A sorpresa, ai primi di gennaio 2015 il popolo srilankese ha scelto come nuovo presidente Maithripala Sirisena, che ha messo la parola fine, almeno per ora, all’era di Mahinda Rajapaksa, molto contestato sia per i suoi metodi per porre fine alla guerra, sia su come ha gestito con giochi tutt’altro che chiari il periodo post-bellico.

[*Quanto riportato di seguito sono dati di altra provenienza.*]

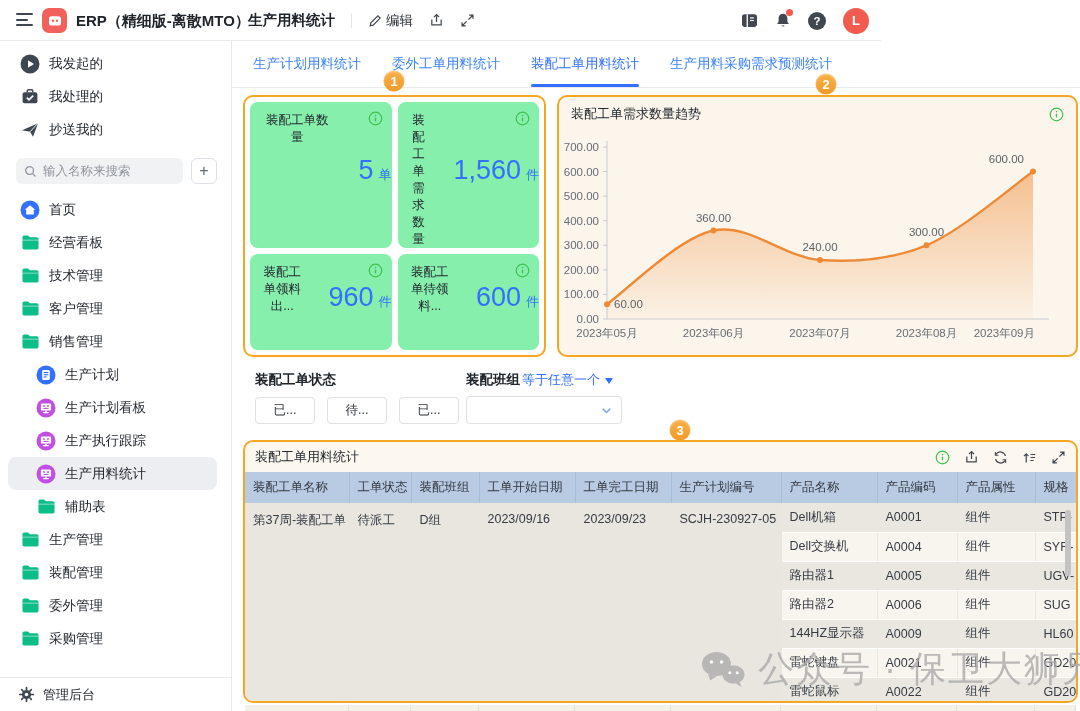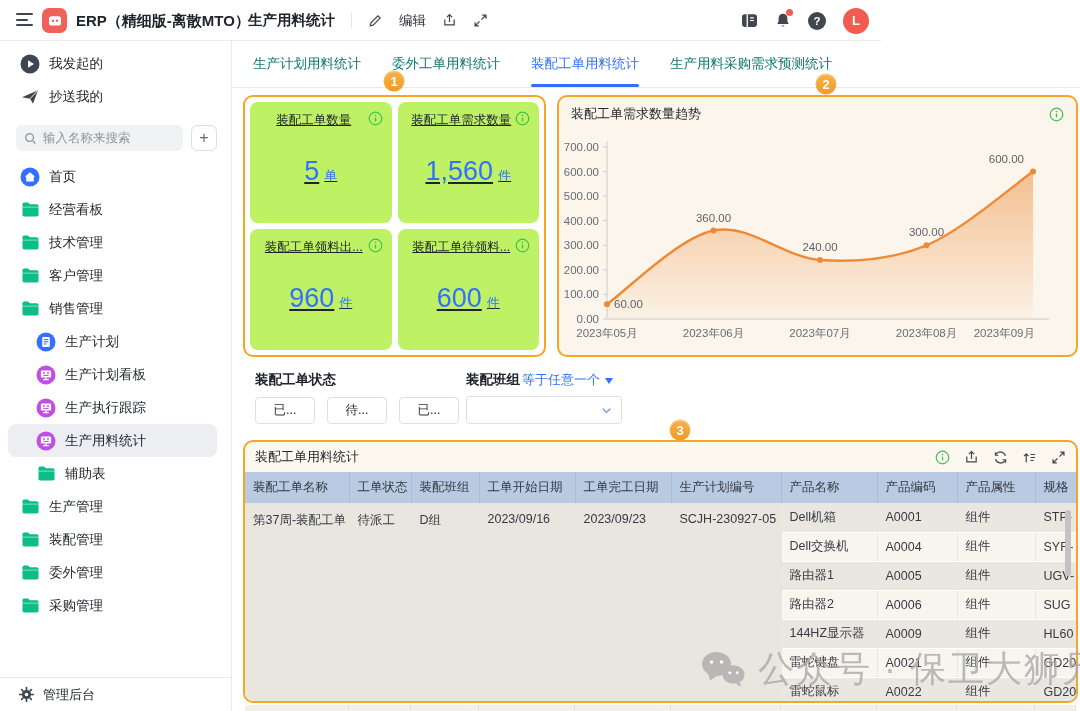--- a/index.html
+++ b/index.html
@@ -17,7 +17,7 @@
   #page-group { position:absolute; left:248px; top:0; height:41px; display:flex; align-items:center; gap:16px; }
   #page-title { font-size:14.5px; font-weight:bold; color:#20242b; }
   .v-div { width:1px; height:15px; background:#e3e5e8; }
-  .tb-act { display:flex; align-items:center; gap:17px; font-size:13.5px; color:#2b3038; cursor:pointer; }
+  .tb-act { display:flex; align-items:center; gap:4px; font-size:13.5px; color:#2b3038; cursor:pointer; }
   #topbar-right { position:absolute; right:12px; top:0; height:41px; display:flex; align-items:center; gap:17px; }
   .tb-icon { position:relative; display:flex; align-items:center; cursor:pointer; }
   #bell-dot { position:absolute; right:-2px; top:-3px; width:7px; height:7px; border-radius:50%; background:#f25b4f; }

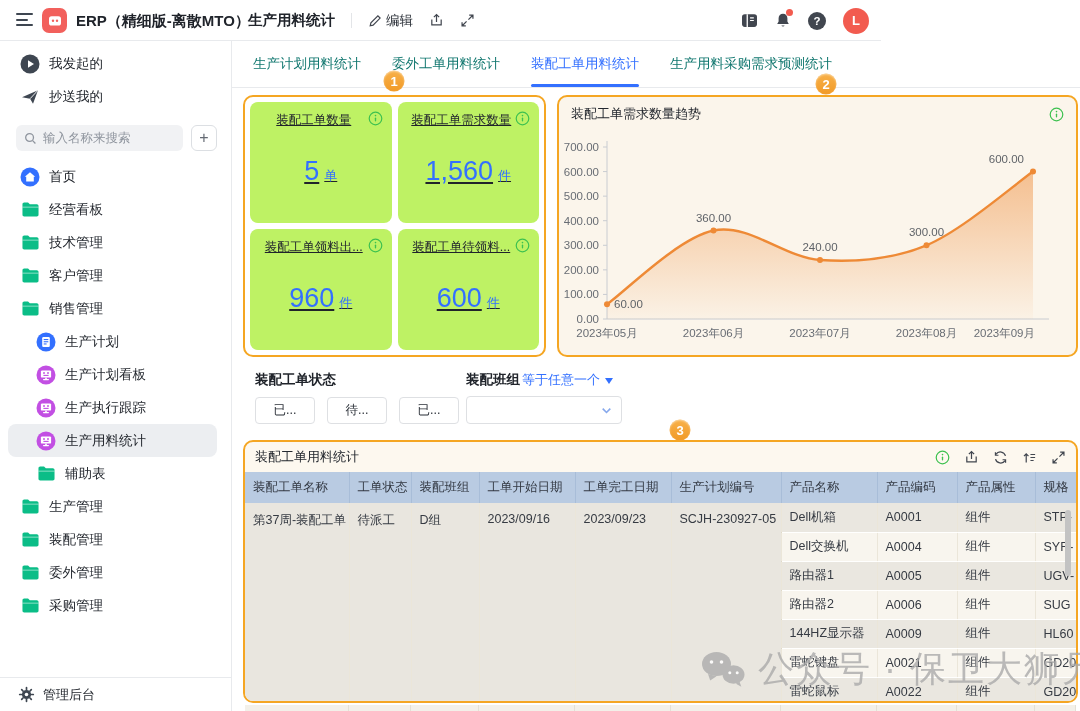--- a/index.html
+++ b/index.html
@@ -45,7 +45,7 @@
   
   #tabbar { position:absolute; left:232px; top:41px; width:848px; height:47px; border-bottom:1px solid #e8eaed; background:#fff; }
   #tab-list { display:flex; align-items:stretch; height:100%; padding-left:21px; gap:31px; }
-  .tab { position:relative; display:flex; align-items:center; font-size:13.5px; color:#0f766e; cursor:pointer; white-space:nowrap; }
+  .tab { position:relative; display:flex; align-items:center; font-size:13.5px; color:#3b82f6; cursor:pointer; white-space:nowrap; }
   .tab.active { color:#3370ff; font-weight:500; }
   .tab.active:after { content:""; position:absolute; left:0; right:0; bottom:0; height:3px; border-radius:2px; background:#3370ff; }
 

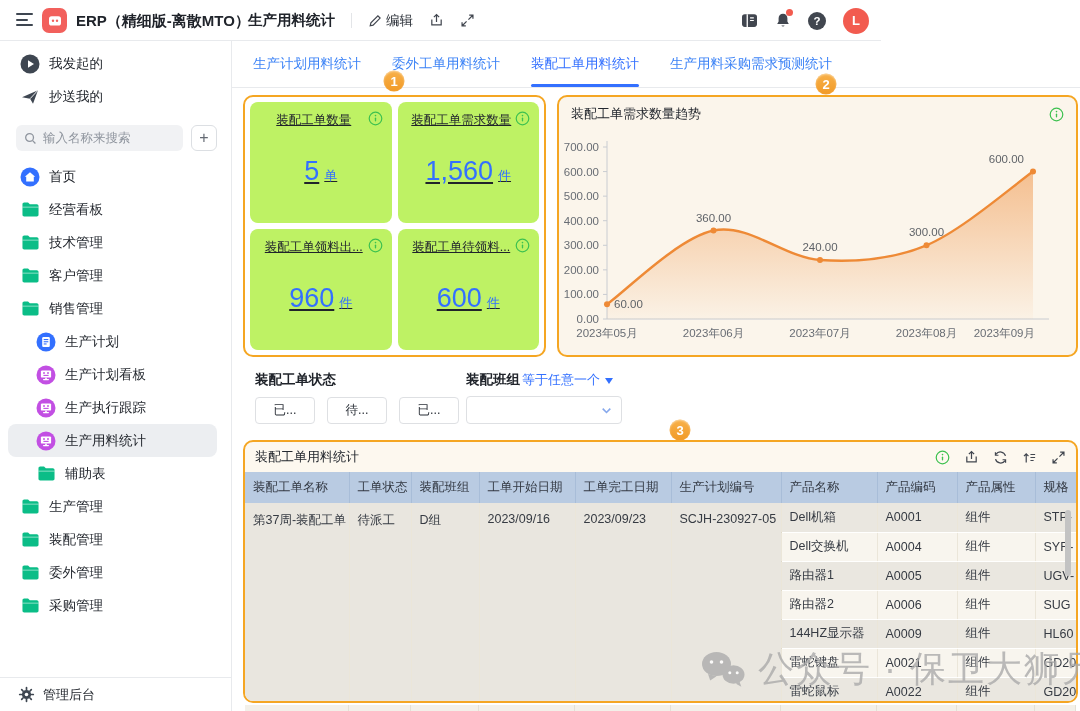--- a/index.html
+++ b/index.html
@@ -178,6 +178,16 @@
             </svg>
           </span>
           <span class="nav-label">我发起的</span>
+        </div>
+        <div class="nav-item">
+          <span class="nav-icon">
+            <svg width="20" height="20" viewBox="0 0 20 20">
+              <path d="M7.2 5.3V4.2c0-.8.6-1.4 1.4-1.4h2.8c.8 0 1.4.6 1.4 1.4v1.1" fill="none" stroke="#3e4651" stroke-width="1.5"></path>
+              <rect x="2.6" y="5.3" width="14.8" height="11" rx="2" fill="#3e4651"></rect>
+              <path d="M6.8 10.6l2.2 2.2 4.2-4.2" fill="none" stroke="#fff" stroke-width="1.6"></path>
+            </svg>
+          </span>
+          <span class="nav-label">我处理的</span>
         </div>
         <div class="nav-item">
           <span class="nav-icon">

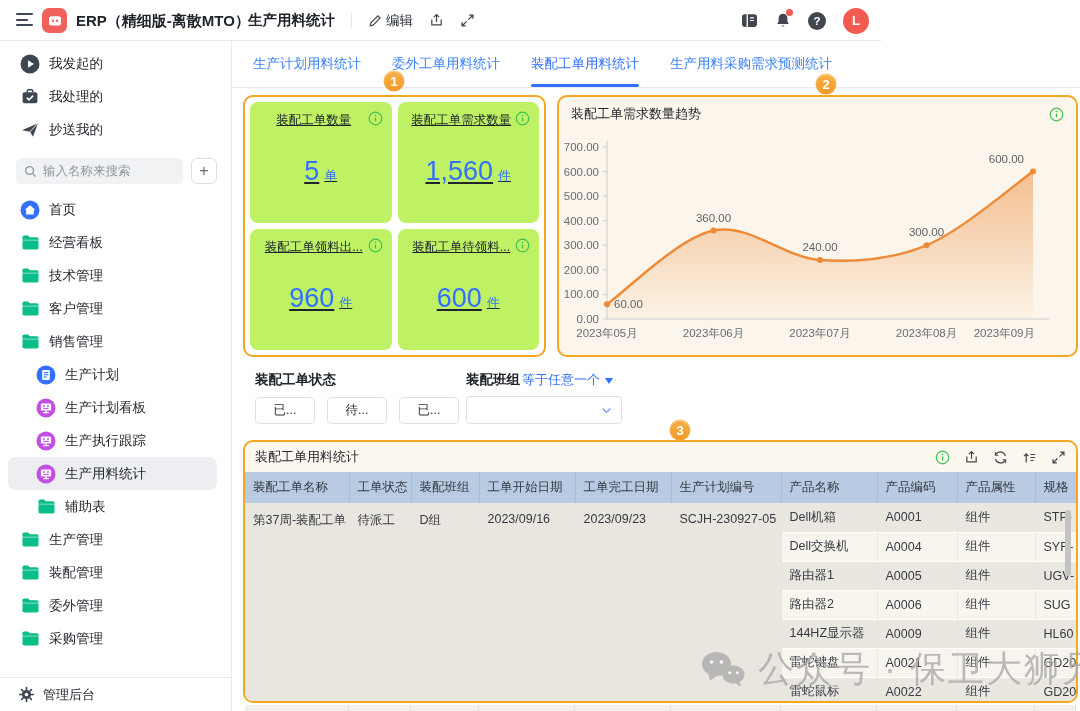--- a/index.html
+++ b/index.html
@@ -56,7 +56,7 @@
   .o-panel { position:absolute; border:2px solid #f5a623; border-radius:10px; background:#fff; overflow:hidden; }
   #stat-panel { left:243px; top:95px; width:303px; height:262px; padding:5px; }
   #stat-grid { display:grid; grid-template-columns:1fr 1fr; grid-template-rows:1fr 1fr; gap:6px; width:100%; height:100%; }
-  .stat-card { position:relative; background:#bef264; border-radius:8px; display:flex; flex-direction:column;text-decoration:underline; }
+  .stat-card { position:relative; background:#86efac; border-radius:8px; display:flex; flex-direction:row; }
   .stat-title { margin-top:10px; text-align:center; font-size:12.5px; color:#23272e; padding:0 24px 0 10px; }
   .stat-info { position:absolute; right:9px; top:9px; cursor:pointer; line-height:0; }
   .stat-value-row { flex:1; display:flex; align-items:center; justify-content:center; padding-bottom:10px; }

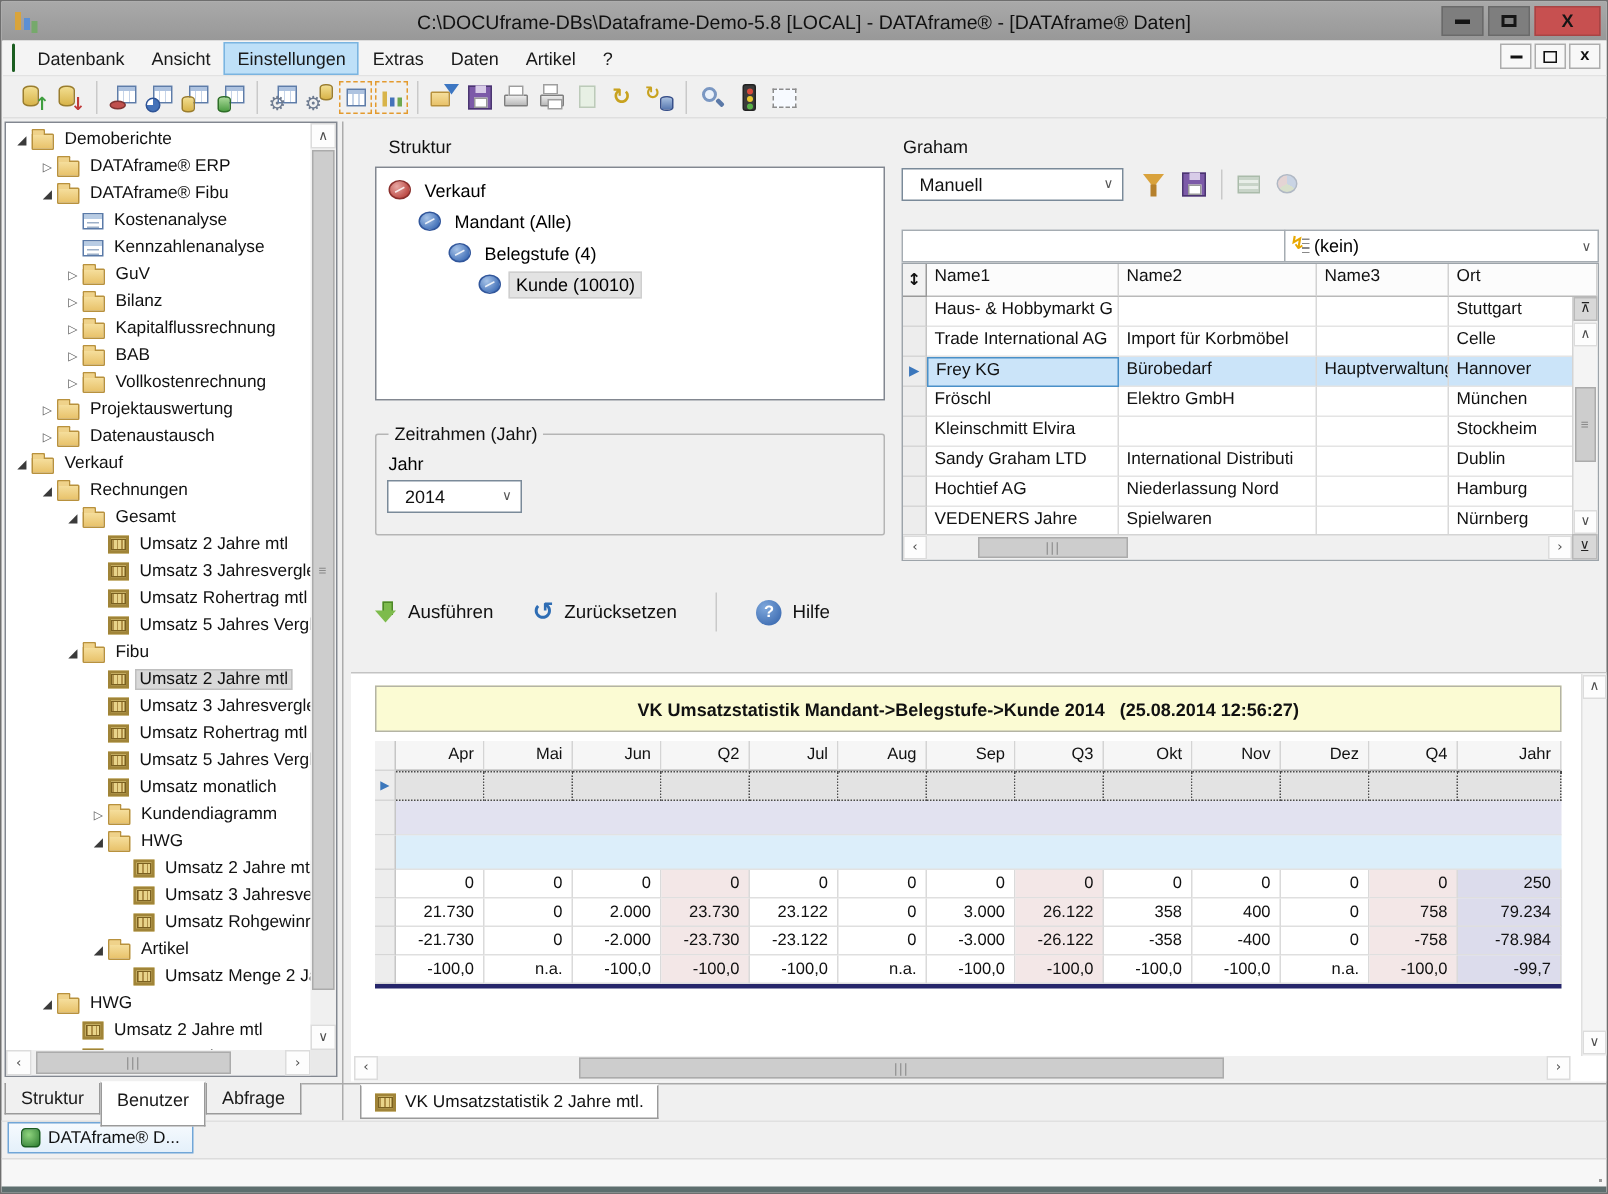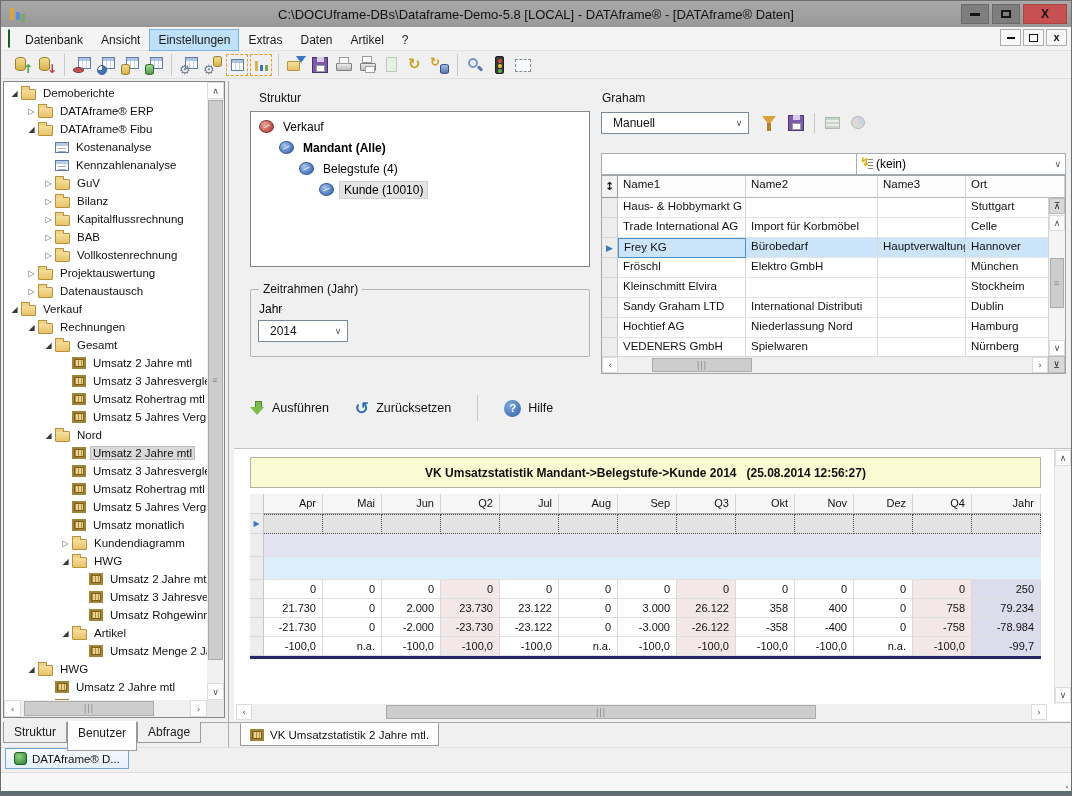--- a/index.html
+++ b/index.html
@@ -464,7 +464,7 @@
           <span class="pie red"></span>
           <span class="slabel">Verkauf</span>
         </div>
-        <div class="snode" style="padding-left: 28px; font-weight: bold;">
+        <div class="snode" style="padding-left: 28px;">
           <span class="pie"></span>
           <span class="slabel">Mandant (Alle)</span>
         </div>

La visita del Papa si spera che porti un tocco capace di guarire queste ferite. Francesco toccherà due punti cari al cuore singalese. Si recherà a Madhu, il santuario che si trova non lontano da Mannar, nel cuore della etnia tamil, dove si venera la Madonna cara a tutti gli abitanti dell’isola, sia singalesi che tamil, e anche buddhisti e indù. Un secondo momento fondamentale sarà la canonizzazione di Joseph Vaz, il primo santo del Paese. «Joseph Vaz – ha dichiarato il Card. Ranjit - era il secondo fondatore del cattolicesimo in Sri Lanka. Dopo l’occupazione degli olandesi c’è stata una diminuzione dei cattolici a causa della persecuzione; i cattolici erano sospettati di essere spie dei portoghesi. Per questo motivo siamo stati duramente perseguitati: i cattolici hanno vissuto 30 anni senza sacramenti, e Joseph Vaz ha lasciato l’India per andare in Sri Lanka, dove ha fatto una vita veramente eroica.  Ha passato anche due anni in prigione a Kandy ma è riuscito a salvare la fede della gente».

Una visita ai confini del mondo, per usare un termine caro a questo papa, dove lo Sri Lanka è stato relegato dall’opinione pubblica internazionale. Una scelta coerente al papa della Chiesa in uscita.